== Teks Bacaan ==

MAKASSAR, RAKYATSULSEL - Setiap pelaksanaan pemilihan kepala daerah (Pilkada) di Indonesia mobilisasi Aparatur Sipil Negara (ASN) kerap kali dilakukan oleh kepala daerah. Tujuannya, menang pilkada.
Ketua Bawaslu Makassar Dede Arwinsyah menyatakan terkait dengan netralitas ASN, Bawaslu akan melakukan pengawasan terkait dengan antipasi pelanggaran. Apalagi, netralitas ASN masuk kedalam aturan undang-undang mengenai perlindungan.
Sehingga apabila ada informasi atau laporan dan temuan yang didapatkan oleh Bawaslu maka penanganan kasus bakal dilanjutkan ke KASN untuk memberikan sanksi bagi ASN yang dianggap terlibat nantinya.
"Penanganan sanksi itu merupakan ranah KASN, Bawaslu mendapatkan laporan maupun aduan terkait temuan lalu menyusun laporan kemudian melaporkan ke KASN," jelas Dede, saat diskusi soal Pelanggaran ASN Perhelatan Pilkada di Warkop Kopizone, Selasa (16/7).
Dia mengungkapkan pihaknya telah melakukan pencegahan netralitas ASN dan TNI/Polri di Pilkada dengan menyebarkan surat imbauan kepada seluruh instansi terkait.
"Memang sekarang, kita tidak bisa panggil untuk mintai klarifikasi jika ada dugaan pelanggaran netralitas ASN, karena belum ada penetapan," jelas Dede.
Terpisah, Pakar Pemerintahan Unhas, Andi Lukman Irwan tak menampik usulan menghilangkan hak pilih ASN bisa dipertimbangkan. Namun menurutnya, kebijakan itu tentu tak akan mudah direalisasikan sebab sarat kepentingan di Senayan.
"Kebijakan bahwa ASN tidak dipilih atau memilih, memang akan menjadi terobosan dan butuh keberanian mengubah undang-undang di DPR. Ini berbicara mesin elektoral dan relasi ASN adalah patron," ungkapnya.
"Tapi tentu ini menjadi harapan ke DPR. Apakah DPR betul-betul punya terobosan terhadap ASN yang mampu menempatkan posisinya sama dengan anggota TNI Polri dan aktif, yang tidak bisa memilih," sambungnya.
Akademisi Unhas ini menyarankan Bawaslu agar mencermati seleksi dan mutasi kepala dinas, camat hingga lurah jelang Pilkada 2024. Andi Lukman bilang, Bawaslu bisa memberikan informasi jika ada ASN yang melanggar netralitas, namun akan dilantik oleh kepala daerah.
"Bawaslu bisa memberikan penyampaian ke KASN, bahwa yang bersangkutan pernah melakukan pelanggaran netralitas, harap dipertimbangkan untuk disetujui. Karena Pejabat Pembina Kepegawaian (PPK) tidak bisa melantik kalau tidak ada persetujuan KASN," jelasnya.

===
== Catatan untuk Tugas ==

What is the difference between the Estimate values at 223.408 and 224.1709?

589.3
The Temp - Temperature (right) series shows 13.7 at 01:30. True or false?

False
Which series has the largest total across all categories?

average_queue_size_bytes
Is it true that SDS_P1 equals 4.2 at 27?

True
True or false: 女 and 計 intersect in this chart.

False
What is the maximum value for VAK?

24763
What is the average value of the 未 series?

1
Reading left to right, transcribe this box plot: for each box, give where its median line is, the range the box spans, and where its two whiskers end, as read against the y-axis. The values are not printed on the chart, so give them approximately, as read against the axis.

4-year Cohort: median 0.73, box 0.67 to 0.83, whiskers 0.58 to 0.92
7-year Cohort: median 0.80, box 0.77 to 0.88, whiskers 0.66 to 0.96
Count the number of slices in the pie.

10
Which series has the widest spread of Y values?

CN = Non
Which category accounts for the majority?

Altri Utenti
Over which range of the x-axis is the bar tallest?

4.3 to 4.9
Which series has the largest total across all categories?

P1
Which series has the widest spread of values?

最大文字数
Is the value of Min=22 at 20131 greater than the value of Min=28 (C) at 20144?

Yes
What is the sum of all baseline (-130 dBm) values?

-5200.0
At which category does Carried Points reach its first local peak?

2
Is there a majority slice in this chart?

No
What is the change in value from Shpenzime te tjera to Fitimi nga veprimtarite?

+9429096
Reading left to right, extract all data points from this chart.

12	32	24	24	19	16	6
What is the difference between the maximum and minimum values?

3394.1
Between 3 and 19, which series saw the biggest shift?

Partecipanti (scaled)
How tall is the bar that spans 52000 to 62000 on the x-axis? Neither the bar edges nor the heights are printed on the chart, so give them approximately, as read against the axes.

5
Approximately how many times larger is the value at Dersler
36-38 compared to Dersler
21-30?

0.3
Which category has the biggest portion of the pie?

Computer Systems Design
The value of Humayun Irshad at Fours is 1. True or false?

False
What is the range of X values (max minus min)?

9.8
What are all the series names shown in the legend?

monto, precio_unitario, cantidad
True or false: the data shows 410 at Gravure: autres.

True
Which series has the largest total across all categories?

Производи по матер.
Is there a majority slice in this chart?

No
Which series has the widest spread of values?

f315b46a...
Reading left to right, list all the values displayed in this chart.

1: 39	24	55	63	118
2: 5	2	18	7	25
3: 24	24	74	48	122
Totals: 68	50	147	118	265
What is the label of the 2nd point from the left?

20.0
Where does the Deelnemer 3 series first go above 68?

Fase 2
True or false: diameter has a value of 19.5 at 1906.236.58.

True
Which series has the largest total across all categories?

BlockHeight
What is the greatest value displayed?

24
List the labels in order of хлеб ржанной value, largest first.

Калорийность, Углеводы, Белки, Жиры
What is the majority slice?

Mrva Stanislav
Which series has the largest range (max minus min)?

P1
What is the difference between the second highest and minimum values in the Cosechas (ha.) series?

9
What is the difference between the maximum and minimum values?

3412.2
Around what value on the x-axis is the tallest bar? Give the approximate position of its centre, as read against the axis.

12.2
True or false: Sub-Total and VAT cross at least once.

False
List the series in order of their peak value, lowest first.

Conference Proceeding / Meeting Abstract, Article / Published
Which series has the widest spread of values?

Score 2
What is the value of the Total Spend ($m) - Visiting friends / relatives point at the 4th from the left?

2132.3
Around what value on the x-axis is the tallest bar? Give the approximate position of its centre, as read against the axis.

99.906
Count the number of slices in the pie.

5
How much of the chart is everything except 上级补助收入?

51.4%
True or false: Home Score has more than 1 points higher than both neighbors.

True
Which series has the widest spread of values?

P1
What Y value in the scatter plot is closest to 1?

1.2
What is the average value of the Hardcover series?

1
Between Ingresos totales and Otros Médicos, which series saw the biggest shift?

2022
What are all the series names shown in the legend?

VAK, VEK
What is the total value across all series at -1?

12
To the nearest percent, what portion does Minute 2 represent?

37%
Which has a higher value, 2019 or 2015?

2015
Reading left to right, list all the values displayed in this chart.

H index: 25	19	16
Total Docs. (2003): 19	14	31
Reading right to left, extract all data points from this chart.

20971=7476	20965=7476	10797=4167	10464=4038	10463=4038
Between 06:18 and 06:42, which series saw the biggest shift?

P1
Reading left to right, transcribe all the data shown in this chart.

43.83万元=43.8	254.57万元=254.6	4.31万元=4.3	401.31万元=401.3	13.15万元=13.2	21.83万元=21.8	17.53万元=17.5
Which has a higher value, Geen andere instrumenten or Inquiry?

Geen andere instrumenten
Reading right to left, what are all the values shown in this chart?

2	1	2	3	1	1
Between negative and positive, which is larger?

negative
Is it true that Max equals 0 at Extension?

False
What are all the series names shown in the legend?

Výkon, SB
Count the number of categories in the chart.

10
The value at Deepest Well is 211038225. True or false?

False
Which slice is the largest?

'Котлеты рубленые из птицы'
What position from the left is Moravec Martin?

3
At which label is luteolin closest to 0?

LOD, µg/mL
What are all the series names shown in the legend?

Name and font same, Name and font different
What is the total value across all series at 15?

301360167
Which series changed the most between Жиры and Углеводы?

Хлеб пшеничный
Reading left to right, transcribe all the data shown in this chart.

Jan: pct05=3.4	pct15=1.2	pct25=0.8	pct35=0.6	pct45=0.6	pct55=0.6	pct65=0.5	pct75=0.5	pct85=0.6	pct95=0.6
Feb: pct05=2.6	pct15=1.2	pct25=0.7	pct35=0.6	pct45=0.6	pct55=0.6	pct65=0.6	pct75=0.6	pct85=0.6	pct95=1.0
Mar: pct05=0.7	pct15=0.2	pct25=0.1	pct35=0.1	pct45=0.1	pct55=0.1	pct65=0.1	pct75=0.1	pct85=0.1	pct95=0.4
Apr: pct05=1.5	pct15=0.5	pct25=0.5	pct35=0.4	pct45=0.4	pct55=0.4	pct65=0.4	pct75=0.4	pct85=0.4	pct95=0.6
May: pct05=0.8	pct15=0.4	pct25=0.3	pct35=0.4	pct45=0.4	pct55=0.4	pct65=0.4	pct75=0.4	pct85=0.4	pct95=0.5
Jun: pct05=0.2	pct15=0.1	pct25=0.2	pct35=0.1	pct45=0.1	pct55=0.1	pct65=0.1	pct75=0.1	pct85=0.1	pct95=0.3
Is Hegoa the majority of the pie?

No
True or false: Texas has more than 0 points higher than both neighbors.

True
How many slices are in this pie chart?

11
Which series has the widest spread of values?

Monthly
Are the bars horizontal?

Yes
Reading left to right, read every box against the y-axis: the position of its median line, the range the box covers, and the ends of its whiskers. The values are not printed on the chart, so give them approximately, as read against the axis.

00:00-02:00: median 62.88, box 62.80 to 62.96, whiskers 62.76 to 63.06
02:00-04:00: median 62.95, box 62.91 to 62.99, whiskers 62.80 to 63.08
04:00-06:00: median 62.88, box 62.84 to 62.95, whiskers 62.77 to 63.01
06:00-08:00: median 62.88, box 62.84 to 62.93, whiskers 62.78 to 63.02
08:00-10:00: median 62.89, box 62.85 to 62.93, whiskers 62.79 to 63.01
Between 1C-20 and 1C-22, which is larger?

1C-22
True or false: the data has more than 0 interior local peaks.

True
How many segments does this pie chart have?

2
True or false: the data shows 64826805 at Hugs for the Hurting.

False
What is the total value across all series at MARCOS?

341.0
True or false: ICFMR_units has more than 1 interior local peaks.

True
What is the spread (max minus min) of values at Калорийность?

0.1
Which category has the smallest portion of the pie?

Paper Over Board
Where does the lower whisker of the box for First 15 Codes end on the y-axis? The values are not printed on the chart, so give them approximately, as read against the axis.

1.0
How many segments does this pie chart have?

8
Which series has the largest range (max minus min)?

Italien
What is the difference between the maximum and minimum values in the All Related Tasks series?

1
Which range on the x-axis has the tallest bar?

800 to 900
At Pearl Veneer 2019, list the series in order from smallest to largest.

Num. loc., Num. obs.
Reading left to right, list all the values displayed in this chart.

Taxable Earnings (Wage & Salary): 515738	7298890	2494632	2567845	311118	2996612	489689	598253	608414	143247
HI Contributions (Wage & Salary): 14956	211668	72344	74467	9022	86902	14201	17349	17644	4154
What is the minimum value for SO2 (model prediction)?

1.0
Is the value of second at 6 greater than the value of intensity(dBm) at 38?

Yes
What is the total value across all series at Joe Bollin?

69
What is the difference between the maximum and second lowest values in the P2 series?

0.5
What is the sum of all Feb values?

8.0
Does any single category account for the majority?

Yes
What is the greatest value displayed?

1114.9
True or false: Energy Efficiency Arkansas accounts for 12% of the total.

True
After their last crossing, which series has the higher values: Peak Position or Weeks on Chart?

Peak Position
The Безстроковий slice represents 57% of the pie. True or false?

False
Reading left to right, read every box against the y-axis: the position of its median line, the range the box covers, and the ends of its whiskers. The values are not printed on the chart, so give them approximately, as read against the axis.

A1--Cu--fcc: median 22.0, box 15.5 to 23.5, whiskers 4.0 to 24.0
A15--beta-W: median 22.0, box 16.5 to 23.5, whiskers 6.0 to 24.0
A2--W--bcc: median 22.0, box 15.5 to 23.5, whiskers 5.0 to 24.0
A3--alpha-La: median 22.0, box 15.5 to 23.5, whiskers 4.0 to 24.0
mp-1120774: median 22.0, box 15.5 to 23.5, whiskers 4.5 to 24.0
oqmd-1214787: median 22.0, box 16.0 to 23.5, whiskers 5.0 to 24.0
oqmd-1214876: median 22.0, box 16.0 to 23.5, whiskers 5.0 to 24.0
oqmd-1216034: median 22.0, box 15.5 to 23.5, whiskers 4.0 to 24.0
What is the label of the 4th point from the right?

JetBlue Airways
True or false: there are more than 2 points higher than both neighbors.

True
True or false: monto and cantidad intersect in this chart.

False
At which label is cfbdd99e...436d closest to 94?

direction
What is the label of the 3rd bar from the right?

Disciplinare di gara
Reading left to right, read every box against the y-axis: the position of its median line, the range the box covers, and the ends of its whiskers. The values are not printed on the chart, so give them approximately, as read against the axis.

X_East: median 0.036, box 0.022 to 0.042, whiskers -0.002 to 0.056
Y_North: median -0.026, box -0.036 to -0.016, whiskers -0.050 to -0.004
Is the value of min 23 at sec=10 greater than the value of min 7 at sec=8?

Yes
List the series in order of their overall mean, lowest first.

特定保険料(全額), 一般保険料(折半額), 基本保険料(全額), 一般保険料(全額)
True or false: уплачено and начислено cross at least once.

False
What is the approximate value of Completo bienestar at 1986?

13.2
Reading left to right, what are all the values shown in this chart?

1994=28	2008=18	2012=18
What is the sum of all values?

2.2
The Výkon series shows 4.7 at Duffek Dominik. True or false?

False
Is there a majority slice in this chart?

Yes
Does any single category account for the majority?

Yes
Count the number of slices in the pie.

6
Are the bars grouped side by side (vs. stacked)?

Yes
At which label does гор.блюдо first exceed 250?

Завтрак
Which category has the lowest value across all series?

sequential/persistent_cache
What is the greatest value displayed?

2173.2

===

**Tugas dan Latihan**:
1 > Jawablah pertanyaan berikut berdasarkan teks bacaan.
(a) Ke lembaga mana Bawaslu melanjutkan penanganan kasus agar ASN yang terlibat diberi sanksi?
(b) Di mana diskusi soal Pelanggaran ASN Perhelatan Pilkada berlangsung?
(c) Apa yang disarankan Andi Lukman Irwan agar dicermati Bawaslu jelang Pilkada 2024?
2 > Hitung baris dalam catatan yang memuat kata "second". Tuliskan angkanya saja.

**Jawaban Kegiatan**:
1 >
(a) KASN.
(b) Di Warkop Kopizone.
(c) Seleksi dan mutasi kepala dinas, camat hingga lurah.

2 > 3